What’s Bugging Your Garden: Borers and Soil Pests

Borers attack roots, while others eat buds and fruits

Reader Contribution by Karen Newcomb
Updated on July 7, 2021
article image
by Flickr/Alabama Extension/Janet Guynn
Squash vine borer.

Borers are either grubs (that become beetles) or caterpillars (the larvae of moths) that feed inside stems.  Some borers eat the tissue of swelling buds and fruits; others attack roots or stems.  Here are the ones found in most home gardens.

European corn borers are flesh-colored caterpillars up to 1 inch long with rows of round brown spots.  The adult moth has a 1 inch wingspan and is yellow-brown with wavy dark bands.  Caterpillars first eat holes into the leaves and then bore into the stalks and ears.  Bent stalks and casting outside of tiny holes in the stalk indicate that borers are at work.  The corn borer is the most destructive corn pest known.  The female moth lays about 400 eggs on the underside of corn leaves; the caterpillars hatch in about a week and winter in old stalks left in the garden.  It is found almost everywhere in the United States.

Potato tuberworms are ¾ inch pink or pinkish-white worms with brown heads.  They destroy potatoes and also attack eggplant and tomatoes.  The adult is a narrow-winged gray-brown moth.  The larvae mine the leaves and stems, causing shoots to wilt and die.  They also migrate down the stems to the potatoes and burrow in many directions through the flesh.  The adult moths lay their eggs one at a time on the underside of the leaves or in the eyes of the potato.  After the emerging larvae feed, they pupate in dirt-covered cocoons on the ground.  The potato tuberworm is found across the southern part of the United States and as far north as Washington and Colorado.

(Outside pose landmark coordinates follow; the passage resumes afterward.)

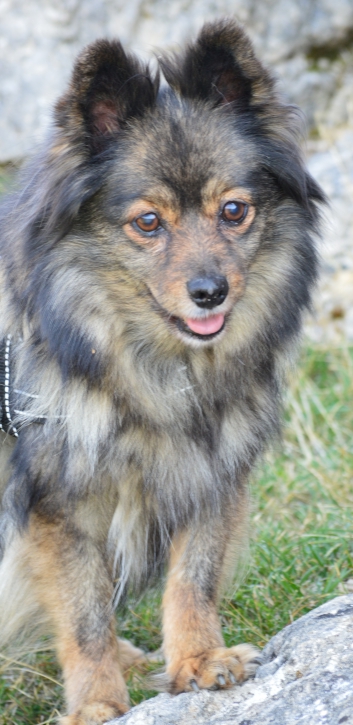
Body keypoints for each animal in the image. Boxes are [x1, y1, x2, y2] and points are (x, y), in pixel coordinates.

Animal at [0, 17, 324, 724]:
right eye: (148, 222)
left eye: (234, 211)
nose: (210, 293)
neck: (152, 367)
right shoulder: (58, 503)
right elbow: (85, 612)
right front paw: (97, 702)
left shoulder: (211, 470)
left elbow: (192, 578)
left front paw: (199, 660)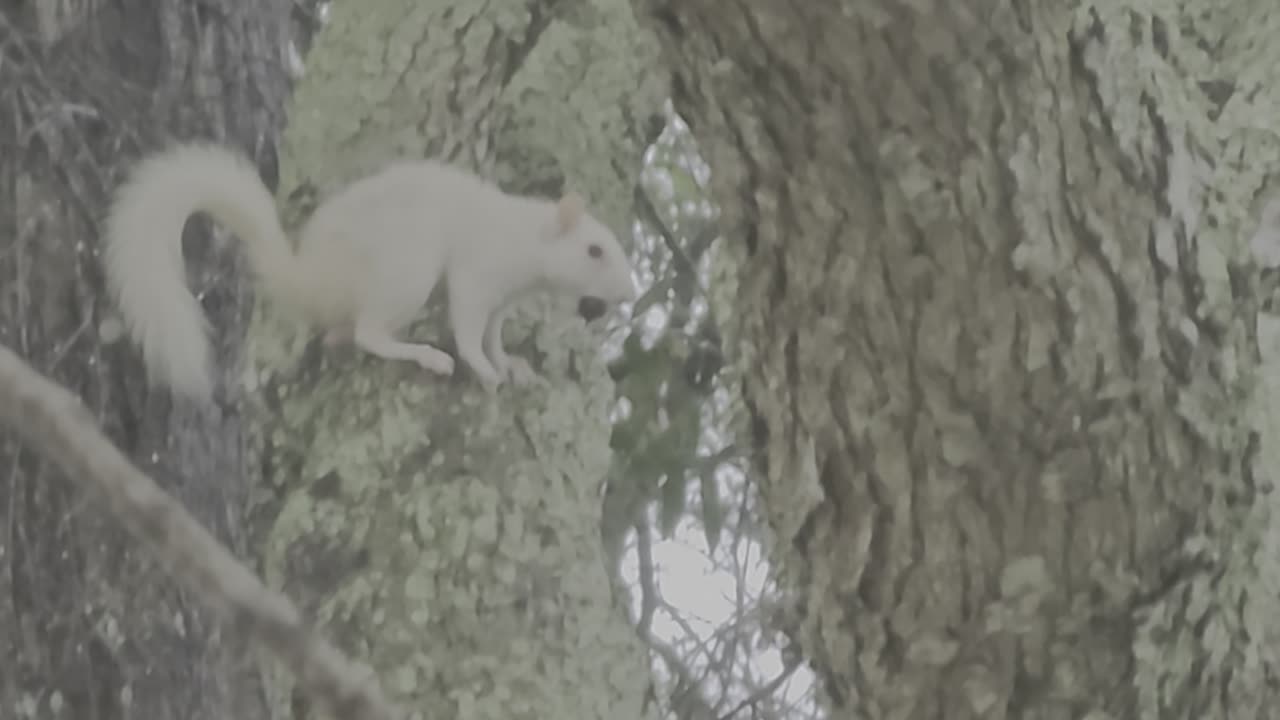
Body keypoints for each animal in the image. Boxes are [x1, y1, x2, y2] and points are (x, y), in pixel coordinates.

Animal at [102, 142, 637, 394]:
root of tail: (307, 281)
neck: (525, 236)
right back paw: (426, 356)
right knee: (369, 334)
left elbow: (493, 334)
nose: (627, 293)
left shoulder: (503, 300)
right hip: (409, 271)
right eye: (594, 251)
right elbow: (468, 330)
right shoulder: (476, 273)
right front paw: (486, 371)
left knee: (346, 333)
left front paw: (510, 364)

Squash vine borers are 1 inch long wrinkled white caterpillars with brown heads.  The adult resembles a wasp, with clear copper-green forewings 1 ½ inches across and an orange and black abdomen.  The larvae (caterpillars) eat holes in the stems of vine crops.  The insect winters in the soil in a black cocoon.  When vines start to produce runners, the moth emerges.  The females “pastes” eggs on the stems and leaf stalks near the ground.  The larvae hatch in about a week and bore into the stems.  This pest is especially damaging east of the Rocky Mountains.

Stalk borers are cream-colored 1 to 1 ½ inches long caterpillars with dark brown or purple bands that lighten on the full-grown caterpillar.  The adult is a gray moth with a 1 inch wingspan.  The caterpillars enter the stems of vegetables and eat out to the inside, while the outer leaves remain green.  If they enter near the top and eat downward, the plant wilts.  They hatch in early spring, return to the ground in two to four weeks, and change into moths just below the surface of the soil.  The female lays more than 2000 eggs on grasses and a few other plants.  The stalk borer is fairly widespread east of the Rocky Mountains.

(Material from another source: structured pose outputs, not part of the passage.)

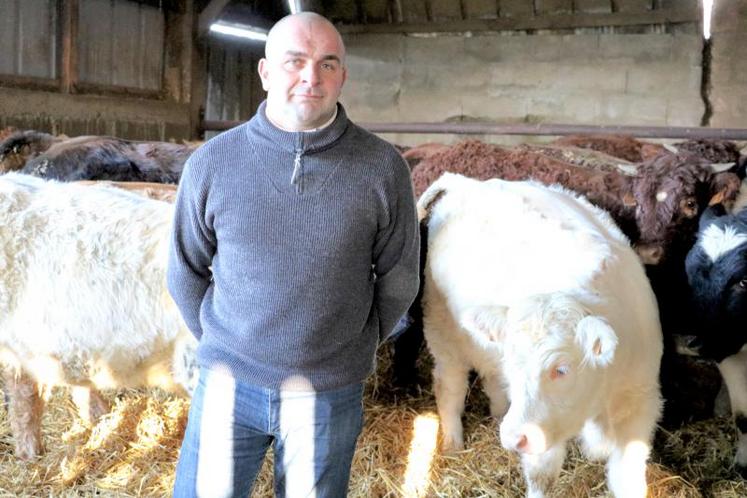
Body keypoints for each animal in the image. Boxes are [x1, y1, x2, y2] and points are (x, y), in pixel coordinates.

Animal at [424, 174, 664, 498]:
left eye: (561, 369)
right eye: (516, 367)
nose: (514, 437)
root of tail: (468, 183)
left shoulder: (640, 405)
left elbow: (628, 480)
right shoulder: (539, 431)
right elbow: (541, 479)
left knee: (491, 379)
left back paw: (499, 414)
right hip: (442, 330)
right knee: (449, 387)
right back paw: (453, 445)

Spinach leaf miners are pale green maggots that tunnel inside plant leaves, giving them a blistered appearance, and also attack beets and chard.  The adult is a thin, gray ¼ inch long fly.  The adult lays up to five oval white eggs on the underside of a leaf.  The maggots eat for one to three weeks before dropping from the plant to spin cocoons in the soil.  The adult fly emerges two to four weeks later.  The spinach leaf miner is found throughout the United States and Canada.